St James' Church

St James' Church was built in 1752-1753 and is a fine example of Georgian architecture. Situated on High Street, it has a commanding view of the town centre. St James’ has served the town and cared for all who have lived or worked within the parish since that time. The Parish of Whitehaven is central in its tradition and most services are eucharistic. St. James Church is mentioned in Simon Jenkins’ Book "England’s Best Thousand Churches". St James' is a Grade I listed building.

The church build was at a cost of £3,400 to a plan by Mr Carlisle Spedding- a mining engineer in charge of the Whitehaven Collieries of Sir James Lowther. The building known as St James' Chapel was consecrated on the feast of St. James on Wednesday 25th July 1753. Sir Nikolaus Pevsner described the church as having "the finest Georgian church interior in the county".

Situated on High Street it has a commanding view down Queen Street towards the centre of the town. The tower of the Church accommodates a ring of twelve bells, two of which were recently cast. One of them is dedicated to the life and work of the late Rev. Russell  Rebert, who was part of the clergy team at St James, and the other to the Millennium. There is also a beautifully engraved inner door depicting associations with Russell's homeland of Sri Lanka.

It was decided in 1753 to install a clock and a bell in the tower so that they could be seen and heard from the town. As the church stood on high ground this would be the ideal place. The original clock cost 30 guineas and was in place until 1943 but was then replaced by a re-modelled one at a cost of £100.

The East end is an apse with Ionic pilasters. It houses a beautiful painting over the alter "The Transfiguration" by Guilio Proccacini (1548-1626). It was reputed to have been taken from the Escorial Palace, Madrid, by French soldiers during the Napoleonic invasion of Spain. It came to England, to the third Earl of Lonsdale, who presented the painting to the Church in 1869. It is thought to be the only work of this Italian artist in an English church.
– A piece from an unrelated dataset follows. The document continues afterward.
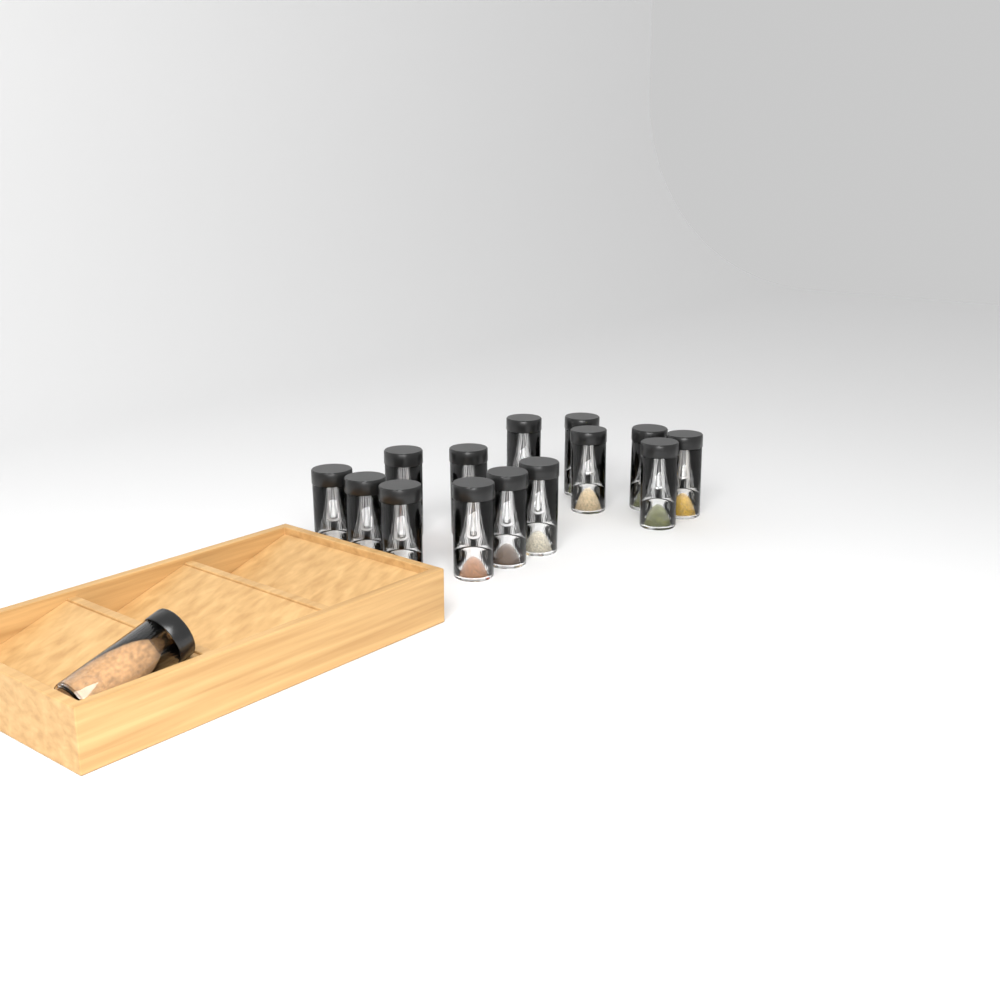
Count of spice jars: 15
Under the tower is a lobby with a staircase leading in two arms to the gallery. This arrangement is the same as St Andrew’s Church in Penrith, and St Mary’s Church at Wigton. The Church has galleries round three sides supported on Tuscan columns , and carrying unfluted ionic ones. The ceilings are flat, with two delightful stucco roundels said to have been designed by the Italian artists Artari and Bugatti. One represents the 'Annunciation', and the other the 'Ascension'.
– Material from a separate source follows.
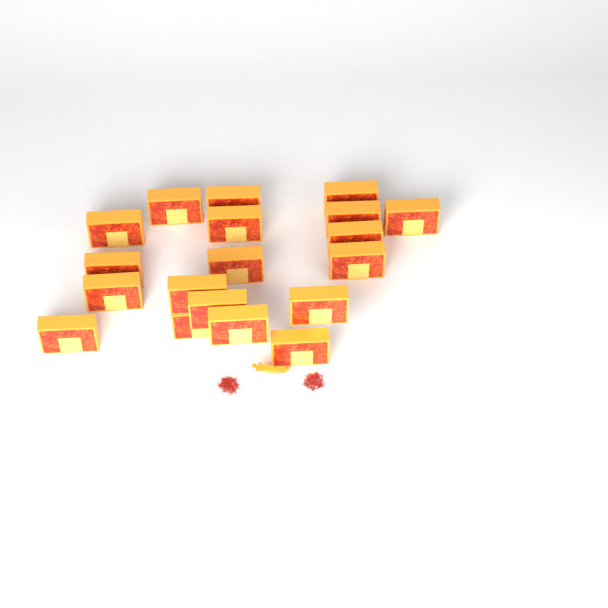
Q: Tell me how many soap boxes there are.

The present organ, dedicated by the Bishop of Carlisle in 1909, is, for its size, unique and one of the finest organs in the North of England, lending itself to the excellent acoustics of the Church. It is thought to be one of three, the others being the organs of St Bees and St Nicholas (which was destroyed by fire in 1971).

All the ground floor windows are stained glass – the work of various companies – Shrigley and Hunt, Abbot and Co, and William Wailes. There is a modern window by L.C. Evetts, inserted in 1976.
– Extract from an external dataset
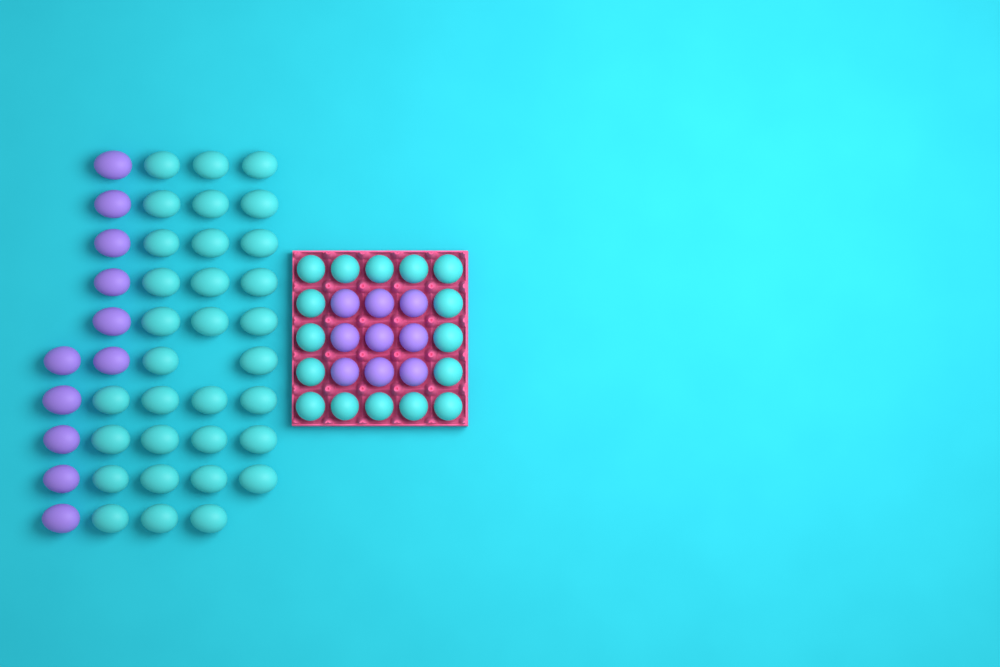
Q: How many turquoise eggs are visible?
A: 48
In the Lady Chapel there is a large lump of coal, and hanging in the Chapel is a genuine miner’s lamp. This was presented to the Church as a memorial to the coal miners who lost their lives in the William Pit disaster of 15th August 1947.

St James Church Whitehaven
St James' Church


Whitehaven had been small harbour and fishing village from 13th century or earlier. Expansion began in mid-17th century with building of piers by Lowthers 1632-4 and 1679-81 and granting of market charter 1660. By the 1680s it had grown rapidly, expanding from village of c.30 households in early 17th century to a town of over 1,000 inhabitants by 1685, which more than doubled to 2,281 by 1696. Sir John Lowther had laid out grid of streets by 1680s, making Whitehaven the earliest planned new town in post-medieval Britain.